MAESE SANTIAGO.— Aparte: He aquí justamente lo que necesito para vengarme de nuestro intendente. Desde que ha entrado aquí es el favorito; sólo se escuchan sus consejos, y tengo también contra él el agravio de los palos recientes.
HARPAGÓN.— ¿Qué estás rumiando?
COMISARIO.— (A Harpagón). Dejadme hacer. Se dispone a complaceros, y ya os he dicho que era un hombre honrado.
MAESE SANTIAGO.— Señor, si queréis que os diga las cosas, creo que es vuestro querido intendente quien ha dado el golpe.
HARPAGÓN.— ¿Valerio?
MAESE SANTIAGO.— Sí.
HARPAGÓN.— ¡Él que me parecía tan fiel!
MAESE SANTIAGO.— Sí; él mismo. Creo que ha sido quien os ha robado.
HARPAGÓN.— ¿Y por qué lo crees?
MAESE SANTIAGO.— ¿Por qué?
HARPAGÓN.— Sí…
MAESE SANTIAGO.— Lo creo… porque lo creo.
COMISARIO.— Mas es preciso decir los indicios que tenéis.
HARPAGÓN.— ¿Le has visto merodear alrededor del sitio dónde había yo puesto mi dinero?
MAESE SANTIAGO.— Sí, en verdad. ¿Dónde estaba vuestro dinero?
HARPAGÓN.— En el jardín.
MAESE SANTIAGO.— Justamente; le he visto merodear por el jardín. ¿Y dónde estaba guardado ese dinero?

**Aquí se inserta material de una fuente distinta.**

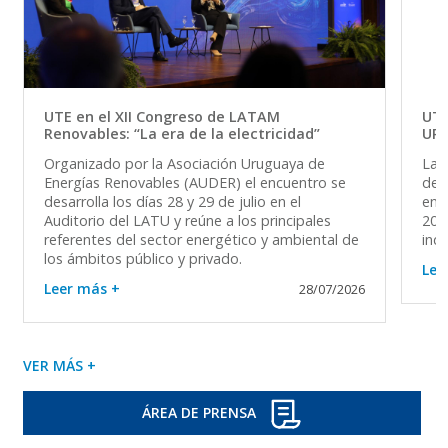
UTE en el XII Congreso de LATAM
UTE
Renovables: “La era de la electricidad”
UR
Organizado por la Asociación Uruguaya de
La 
Energías Renovables (AUDER) el encuentro se
del 
desarrolla los días 28 y 29 de julio en el
en 
Auditorio del LATU y reúne a los principales
202
referentes del sector energético y ambiental de
ind
los ámbitos público y privado.
Lee
Leer más +
28/07/2026
VER MÁS +
ÁREA DE PRENSA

HARPAGÓN.— En una arquilla.
MAESE SANTIAGO.— Ahí está el asunto. Le he visto con una arquilla.
HARPAGÓN.— ¿Y cómo era esa arquilla? Veré si es la mía.
MAESE SANTIAGO.— ¿Cómo es?
HARPAGÓN.— Sí.
MAESE SANTIAGO.— Es… es como una arquilla.
COMISARIO.— Por supuesto. Mas describidla un poco para que veamos…
MAESE SANTIAGO.— Es una arquilla grande.
HARPAGÓN.— La que me han robado es pequeña.
MAESE SANTIAGO.— ¡Ah, sí! Es pequeña si se quiere tomarlo por ahí; mas yo la llamo grande por lo que contiene.
COMISARIO.— ¿Y de qué color es?
MAESE SANTIAGO.— ¿De qué color?
COMISARIO.— Sí.
MAESE SANTIAGO.— Es de color…; eso es, de cierto color… ¿No podríais ayudarme a hablar?
HARPAGÓN.— ¡Chisss!
MAESE SANTIAGO.— ¿No es roja?
HARPAGÓN.— No; gris.
MAESE SANTIAGO.— ¡Ah, sí! Roja-gris, eso es lo que quería decir.
HARPAGÓN.— No hay duda alguna; es ella evidentemente. Escribid, señor, escribid su declaración. ¡Cielos! ¿De quién fiarse en lo sucesivo? No hay que decir nunca de esta agua no beberé; creo, después de esto, que acabaré por robarme a mí mismo.
MAESE SANTIAGO.— (A Harpagón). Señor, aquí vuelve. No vayáis a decirle, por lo menos, que soy yo quien os ha descubierto eso.